Ted Simons: Mayo Clinic hospital in Phoenix will soon open a new cancer treatment center. This one involves proton beam therapy, which in selected patients is a significant and more targeted advance over traditional treatments. Dr. Sameer Keole is the medical director of the Mayo Clinic proton beam center in Arizona joins us. Good to have you here.

Dr. Sameer Keole: Thank you for having me.

Ted Simons: This is pretty exciting stuff here, just researching this I'm thinking, what a brave New World we have. Give us a general description of proton therapy.

Dr. Sameer Keole: Sure. Most people have had an X-ray, a chest X-ray. And similar to chest X-rays, which go in one side and out the other, that's what we do with regular X-ray therapy. Which is very effective but it can travel into the right side of the head and come out the left with hair loss. Proton beam therapy is the H of H2O. We can put a set amount of gas in the car, it'll go a certain distance and stop. You can treat the ice cube but not the water around it.

Ted Simons: We have a video here, a graphic illustration of what we're talking about. This looks like it's very -- tell us what we're watching here.

Dr. Sameer Keole: Sure. With regular X-rays, radiation comes in one side and goes out the other. Treats the target and also good healthy tissues around it. Proton beam therapy, we take those hydrogen spots and we can drop them like a fine paint brush going around the stem of the glass. And we can paint it left to right, up to down, in distal to proximal. We can decrease the dose to the normal healthy brain by anywhere from 70 to 90% when we use this.

Ted Simons: My goodness. And these pencil beam scans as they say there, describe the machinery. There's like 100 yards of tubing where this stuff is hurtling at almost the speed of light. How does this work?

Dr. Sameer Keole: Well, you know, it's amazing. To the patient it doesn't look any different inside the room. When you go behind the curtain, so to speak, it's a whole different world. Protons are big. They have a big mass. So imagine a big semi-truck going down a freeway.
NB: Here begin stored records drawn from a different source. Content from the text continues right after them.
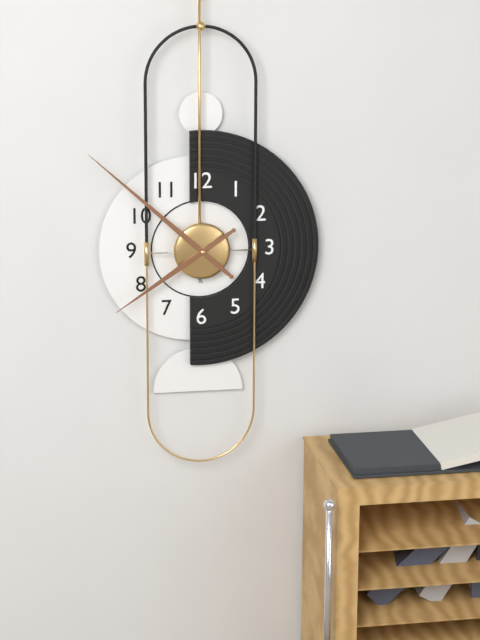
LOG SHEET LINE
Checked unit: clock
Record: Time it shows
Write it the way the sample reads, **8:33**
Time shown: **7:52**
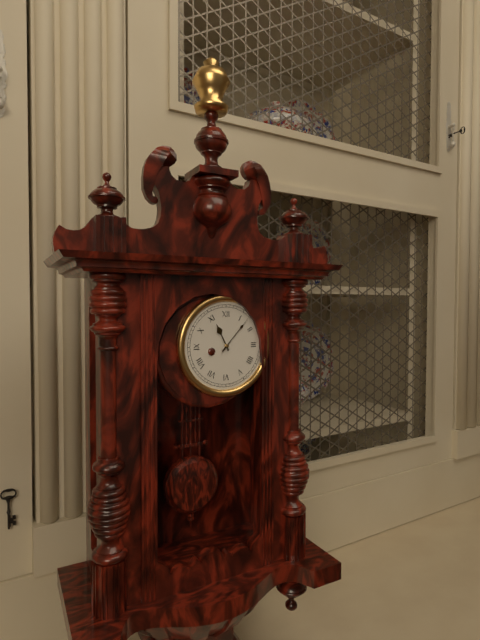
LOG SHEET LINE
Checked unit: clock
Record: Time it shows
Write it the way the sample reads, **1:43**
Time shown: **11:07**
It can't make a quick turn, it's got to take a very shallow turn. We accelerate the protons in a circle, and then send them down what's called a beam line, which is about 80 yards long. We peel them into four different treatment rooms. In each room we'll steer them into the patient. A gantry, for instance -- we have four of these, each gantry weighs 140 tons.

Ted Simons: My goodness gracious. What kind of building is responsible, a lot of concrete I would imagine.

Dr. Sameer Keole: Most of the viewers are familiar with the University of Phoenix football stadium where our Cardinals play each Sunday. Same construction company did our building as theirs. They used two thirds the amount of concrete for our building as they used for the entire Cardinal football stadium.

Ted Simons: That's a lot of stuff, a lot of technology, a lot of machinery. What does something like this cost?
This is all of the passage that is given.